When I was pregnant with my first baby, I was in the midst of a very heated conflict between a local black community agency and the white mainstream agencies who partnered with them to deliver services to black youth in the neighbourhood of Notre-Dame-de-Grace (NDG), Montreal. NDG has a historically rooted black community and middle-class English-speaking Black families tended to live there, or in the West Island. Racial integration was the norm and my daughter was always surrounded by other biracial children at school, but that doesn’t mean there weren’t problems.
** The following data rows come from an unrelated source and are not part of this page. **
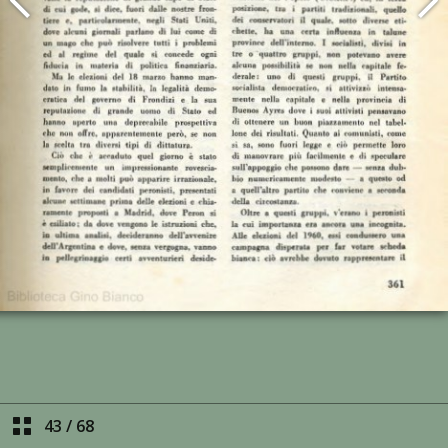
43
/
68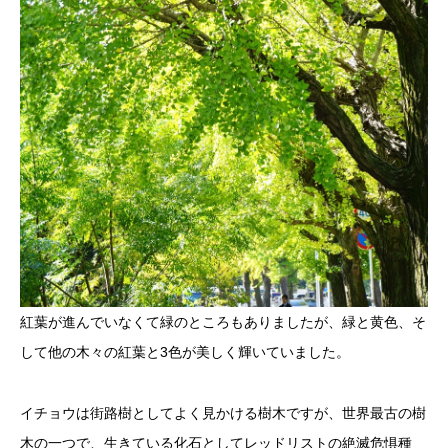
紅葉が進んでいなくて緑のところもありましたが、緑と黄色、そ
して他の木々の紅葉と3色が美しく輝いていました。
イチョウは街路樹としてよく見かける樹木ですが、世界最古の樹
木の一つで、生きている化石としてレッドリストの絶滅危惧種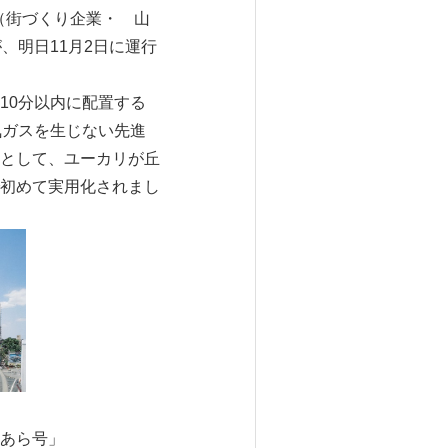
（街づくり企業・ 山
、明日11月2日に運行
10分以内に配置する
気ガスを生じない先進
として、ユーカリが丘
初めて実用化されまし
あら号」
I remember sitting at a community roundtable with 5 or 6 other organizations, my big belly unmistakably announcing “baby!”, when a rep from the black community leveled a charge that my team was racist. I took it very personally, like an attack on my own integrity. I didn’t understand. This man had known me for years. He knew the father of my child was black. How could he do this to me in front of all my peers?

Of course it was strategic, not personal. My agency, the YMCA, had numerous well-funded youth programs full of young black participants, while their agency was fighting for survival. His attack was part of his hope that the community would help draw government resources to his agency, not to the Y. I can’t say I blame him, their organization was at stake, but it made for one explosive argument in the alley that afternoon! I have had so many experiences of either being told I’m a racist, catching my own racism, or watching other whites experience this, that I don’t react so emotionally now. I don’t like it, it never feels good, but I can usually stop and take in some of what the other person is saying. I try to stop my desire to flee, ask questions, learn from what they are saying and feeling, or decide that what they are saying is really about another issue that we need to explore.
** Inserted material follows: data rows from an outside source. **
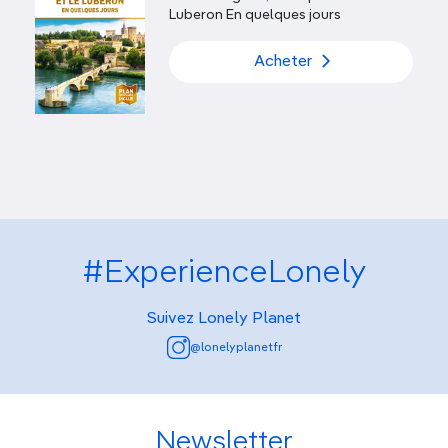
Luberon En quelques jours
Acheter
#ExperienceLonely
Suivez Lonely Planet
@lonelyplanetfr
Newsletter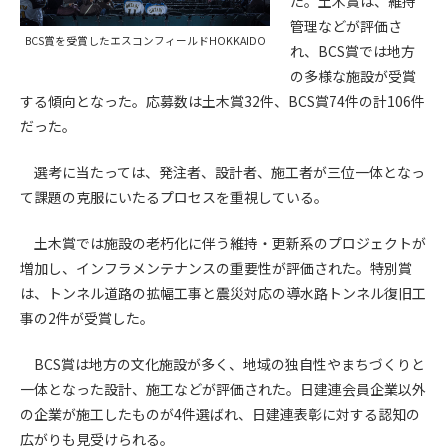
た。土木賞は、維持
管理などが評価さ
BCS賞を受賞したエスコンフィールドHOKKAIDO
第4条（会員審査および資格の取り消し）
れ、BCS賞では地方
会員とは、本規約を承諾の上、所定の会員申込手続きを完了
の多様な施設が受賞
後、管理者がこれを承認した者をいいます。
する傾向となった。応募数は土木賞32件、BCS賞74件の計106件
だった。
第4条（会員の定義と登録）
1. 管理者は前条により審査の結果、会員申込みをした者が以下
選考に当たっては、発注者、設計者、施工者が三位一体となっ
の何れかの項目に該当することがわかった場合、その者の会
て課題の克服にいたるプロセスを重視している。
員としての権限を承認しないことがあります。
(1) 会員申し込みをした者が実在しなかった場合
土木賞では施設の老朽化に伴う維持・更新系のプロジェクトが
(2) 本規約に違反した場合/li>
増加し、インフラメンテナンスの重要性が評価された。特別賞
(3) 会員申し込みの際、申告事項に虚偽があった場合
は、トンネル道路の拡幅工事と震災対応の導水路トンネル復旧工
(4) 会員申込者が管理者所定の手続き通りに会員申込手続き処
理を行わなかった場合
事の2件が受賞した。
(5) その他管理者が会員とすることを不適当と判断した場合
2. 管理者は承認後であっても承認した会員が前項の何れかに該
BCS賞は地方の文化施設が多く、地域の独自性やまちづくりと
当することが判明した場合、会員資格を取り消すことがあり
一体となった設計、施工などが評価された。日建連会員企業以外
ます。
の企業が施工したものが4件選ばれ、日建連表彰に対する認知の
広がりも見受けられる。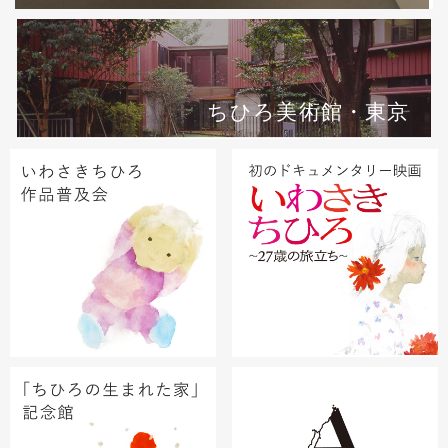
ちひろ美術館・東京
But I know that many white people don’t feel this way when their actions are questioned. Calling a white person a racist is a sure way to send them right off their rails. Fight or flight, you can be sure to get a reaction. It is an unthinkable position. No civilized white person is racist (just the rural rednecks)! I think this is what white society programs into whites: “You’re better than others, therefore you should always be one step ahead of them with a greater consciousness, a more sophisticated world view, the right view.” But I try to actively deprogram my whiteness. That’s what it means to be an anti-racist white to me; actively watching my self, reflecting on my actions, listening to what others have to say. Sometimes I can’t do it all in the moment, when tension is high. I go away and process it, try to continue the discussion another time when I am more aware.

I have found racism and ethnocentrism in myself (and continue to find it) and I see it in others around me, all the time. Not because I’m in Peterborough and there are a lot of rednecks up here, but because we are white, and we are constantly moving inside our own white consciousness. With two-thirds of the Peterborough population declaring British ancestry, and only 3 percent from visible minority/racialized communities, we have few opportunities to interact with people who would challenge our subtle and not so subtle biases, the words we use, and the actions we take.

I expect to keep discovering my own biases for the rest of my life.